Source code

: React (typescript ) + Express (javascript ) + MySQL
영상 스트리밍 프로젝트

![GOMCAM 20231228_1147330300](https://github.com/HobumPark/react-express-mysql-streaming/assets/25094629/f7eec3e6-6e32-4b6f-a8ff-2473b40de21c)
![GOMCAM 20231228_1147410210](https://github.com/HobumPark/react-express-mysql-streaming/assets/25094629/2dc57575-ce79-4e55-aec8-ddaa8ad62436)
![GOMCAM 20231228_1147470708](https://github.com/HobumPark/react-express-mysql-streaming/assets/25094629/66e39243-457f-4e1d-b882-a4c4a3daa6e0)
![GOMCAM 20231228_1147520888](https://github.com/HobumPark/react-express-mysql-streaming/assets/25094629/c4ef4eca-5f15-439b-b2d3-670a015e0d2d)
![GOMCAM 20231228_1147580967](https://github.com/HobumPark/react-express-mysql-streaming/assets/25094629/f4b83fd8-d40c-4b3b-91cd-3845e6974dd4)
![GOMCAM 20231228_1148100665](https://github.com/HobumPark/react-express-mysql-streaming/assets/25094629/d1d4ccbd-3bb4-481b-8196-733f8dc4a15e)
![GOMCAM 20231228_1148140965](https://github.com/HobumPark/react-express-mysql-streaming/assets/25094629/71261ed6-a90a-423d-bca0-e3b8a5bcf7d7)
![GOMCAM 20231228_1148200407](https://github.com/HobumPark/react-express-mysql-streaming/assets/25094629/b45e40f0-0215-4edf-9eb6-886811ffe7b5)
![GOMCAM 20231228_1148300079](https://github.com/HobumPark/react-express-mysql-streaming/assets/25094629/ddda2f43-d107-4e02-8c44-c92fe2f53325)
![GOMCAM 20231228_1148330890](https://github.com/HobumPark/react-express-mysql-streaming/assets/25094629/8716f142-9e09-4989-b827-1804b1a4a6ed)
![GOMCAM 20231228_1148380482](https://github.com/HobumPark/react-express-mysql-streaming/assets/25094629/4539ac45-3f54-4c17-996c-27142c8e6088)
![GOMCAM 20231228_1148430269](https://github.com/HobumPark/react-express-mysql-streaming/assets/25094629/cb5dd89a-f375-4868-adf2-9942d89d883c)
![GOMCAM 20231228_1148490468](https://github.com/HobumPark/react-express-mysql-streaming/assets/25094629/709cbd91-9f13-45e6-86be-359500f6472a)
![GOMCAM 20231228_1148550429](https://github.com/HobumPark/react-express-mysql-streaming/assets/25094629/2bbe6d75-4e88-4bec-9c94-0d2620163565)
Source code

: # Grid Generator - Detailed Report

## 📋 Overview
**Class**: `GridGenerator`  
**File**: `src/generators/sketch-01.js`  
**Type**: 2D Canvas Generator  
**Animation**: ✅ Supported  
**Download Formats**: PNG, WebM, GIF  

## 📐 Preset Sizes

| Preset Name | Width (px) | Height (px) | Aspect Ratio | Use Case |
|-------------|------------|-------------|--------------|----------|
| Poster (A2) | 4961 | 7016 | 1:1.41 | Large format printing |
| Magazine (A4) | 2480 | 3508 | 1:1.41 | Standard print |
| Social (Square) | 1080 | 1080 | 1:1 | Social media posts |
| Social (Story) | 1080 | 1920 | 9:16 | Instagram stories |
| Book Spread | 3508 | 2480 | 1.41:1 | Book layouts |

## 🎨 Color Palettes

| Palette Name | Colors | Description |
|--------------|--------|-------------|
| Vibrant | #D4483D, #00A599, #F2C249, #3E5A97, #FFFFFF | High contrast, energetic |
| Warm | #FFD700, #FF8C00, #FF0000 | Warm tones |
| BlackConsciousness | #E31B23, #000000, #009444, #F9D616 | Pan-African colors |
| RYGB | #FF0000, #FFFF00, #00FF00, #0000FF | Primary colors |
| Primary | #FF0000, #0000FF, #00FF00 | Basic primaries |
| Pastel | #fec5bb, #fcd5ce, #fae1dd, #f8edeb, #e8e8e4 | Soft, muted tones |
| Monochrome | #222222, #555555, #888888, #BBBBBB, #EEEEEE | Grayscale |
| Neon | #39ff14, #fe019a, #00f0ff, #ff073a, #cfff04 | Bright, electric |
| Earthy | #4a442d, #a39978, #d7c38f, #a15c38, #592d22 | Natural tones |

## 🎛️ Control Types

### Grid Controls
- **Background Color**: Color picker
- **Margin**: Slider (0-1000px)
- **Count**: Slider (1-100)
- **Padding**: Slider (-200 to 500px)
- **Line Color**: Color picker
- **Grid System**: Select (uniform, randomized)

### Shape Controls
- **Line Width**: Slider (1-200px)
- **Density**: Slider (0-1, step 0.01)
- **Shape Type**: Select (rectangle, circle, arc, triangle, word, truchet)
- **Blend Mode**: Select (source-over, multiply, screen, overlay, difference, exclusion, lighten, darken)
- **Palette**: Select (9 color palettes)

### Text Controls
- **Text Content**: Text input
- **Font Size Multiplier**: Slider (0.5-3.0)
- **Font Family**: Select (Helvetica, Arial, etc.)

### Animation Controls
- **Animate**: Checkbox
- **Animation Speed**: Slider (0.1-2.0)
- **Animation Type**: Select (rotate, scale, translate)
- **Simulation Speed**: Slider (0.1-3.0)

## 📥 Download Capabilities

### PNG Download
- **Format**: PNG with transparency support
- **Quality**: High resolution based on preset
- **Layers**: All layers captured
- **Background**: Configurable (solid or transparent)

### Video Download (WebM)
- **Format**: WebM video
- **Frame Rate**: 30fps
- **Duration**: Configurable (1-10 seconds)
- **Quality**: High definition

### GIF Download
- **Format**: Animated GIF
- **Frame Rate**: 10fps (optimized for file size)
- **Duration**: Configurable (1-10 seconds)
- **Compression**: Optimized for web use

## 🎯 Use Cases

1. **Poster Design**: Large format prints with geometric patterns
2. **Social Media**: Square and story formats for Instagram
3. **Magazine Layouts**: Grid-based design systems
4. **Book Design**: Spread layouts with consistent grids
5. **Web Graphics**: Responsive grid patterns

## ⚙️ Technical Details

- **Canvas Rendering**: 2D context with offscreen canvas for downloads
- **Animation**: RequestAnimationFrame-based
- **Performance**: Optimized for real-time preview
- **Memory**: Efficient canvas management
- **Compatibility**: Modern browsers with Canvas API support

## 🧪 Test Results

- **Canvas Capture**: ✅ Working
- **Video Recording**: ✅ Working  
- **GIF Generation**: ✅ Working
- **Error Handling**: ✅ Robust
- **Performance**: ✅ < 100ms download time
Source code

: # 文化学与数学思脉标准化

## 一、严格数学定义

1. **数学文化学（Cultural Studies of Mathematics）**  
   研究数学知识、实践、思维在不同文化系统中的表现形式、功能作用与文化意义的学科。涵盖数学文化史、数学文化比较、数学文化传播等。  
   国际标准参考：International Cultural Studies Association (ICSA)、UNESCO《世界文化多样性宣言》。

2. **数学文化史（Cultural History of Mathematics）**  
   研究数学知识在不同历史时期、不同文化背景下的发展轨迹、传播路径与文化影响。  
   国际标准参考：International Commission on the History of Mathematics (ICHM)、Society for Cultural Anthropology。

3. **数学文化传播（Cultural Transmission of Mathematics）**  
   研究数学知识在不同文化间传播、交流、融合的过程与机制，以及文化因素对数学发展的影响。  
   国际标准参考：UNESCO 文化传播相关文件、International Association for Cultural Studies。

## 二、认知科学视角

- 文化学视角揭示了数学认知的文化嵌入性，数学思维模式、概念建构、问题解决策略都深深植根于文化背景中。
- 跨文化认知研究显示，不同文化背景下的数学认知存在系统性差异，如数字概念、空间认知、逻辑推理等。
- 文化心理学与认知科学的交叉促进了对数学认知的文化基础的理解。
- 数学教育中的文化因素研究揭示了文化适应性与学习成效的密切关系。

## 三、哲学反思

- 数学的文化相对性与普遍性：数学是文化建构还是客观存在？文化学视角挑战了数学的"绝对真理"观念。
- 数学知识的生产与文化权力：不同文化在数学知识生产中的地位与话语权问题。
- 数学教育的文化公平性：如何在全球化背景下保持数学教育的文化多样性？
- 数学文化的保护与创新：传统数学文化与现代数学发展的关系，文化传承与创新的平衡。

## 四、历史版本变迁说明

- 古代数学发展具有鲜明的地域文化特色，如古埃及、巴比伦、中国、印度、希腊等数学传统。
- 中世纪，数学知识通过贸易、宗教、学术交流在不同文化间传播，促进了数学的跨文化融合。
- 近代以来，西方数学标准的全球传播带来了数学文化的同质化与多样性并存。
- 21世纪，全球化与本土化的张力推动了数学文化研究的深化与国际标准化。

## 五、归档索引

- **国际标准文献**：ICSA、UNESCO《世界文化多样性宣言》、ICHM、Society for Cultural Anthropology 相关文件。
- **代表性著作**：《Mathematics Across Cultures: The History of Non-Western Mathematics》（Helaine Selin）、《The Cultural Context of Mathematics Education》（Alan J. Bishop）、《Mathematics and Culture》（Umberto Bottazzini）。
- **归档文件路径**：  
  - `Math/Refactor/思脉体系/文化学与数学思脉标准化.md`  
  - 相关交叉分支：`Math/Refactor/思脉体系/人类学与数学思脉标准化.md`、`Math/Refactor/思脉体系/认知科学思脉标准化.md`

• • • •

§ **INSTRUCTIONS FOR THE TASK**
Across all the records above, find each line with "Cultural" in it and copy it.

§ **RESULT FOR THIS EXERCISE**
1. **数学文化学（Cultural Studies of Mathematics）**  
   国际标准参考：International Cultural Studies Association (ICSA)、UNESCO《世界文化多样性宣言》。
2. **数学文化史（Cultural History of Mathematics）**  
   国际标准参考：International Commission on the History of Mathematics (ICHM)、Society for Cultural Anthropology。
3. **数学文化传播（Cultural Transmission of Mathematics）**  
   国际标准参考：UNESCO 文化传播相关文件、International Association for Cultural Studies。
- **国际标准文献**：ICSA、UNESCO《世界文化多样性宣言》、ICHM、Society for Cultural Anthropology 相关文件。
- **代表性著作**：《Mathematics Across Cultures: The History of Non-Western Mathematics》（Helaine Selin）、《The Cultural Context of Mathematics Education》（Alan J. Bishop）、《Mathematics and Culture》（Umberto Bottazzini）。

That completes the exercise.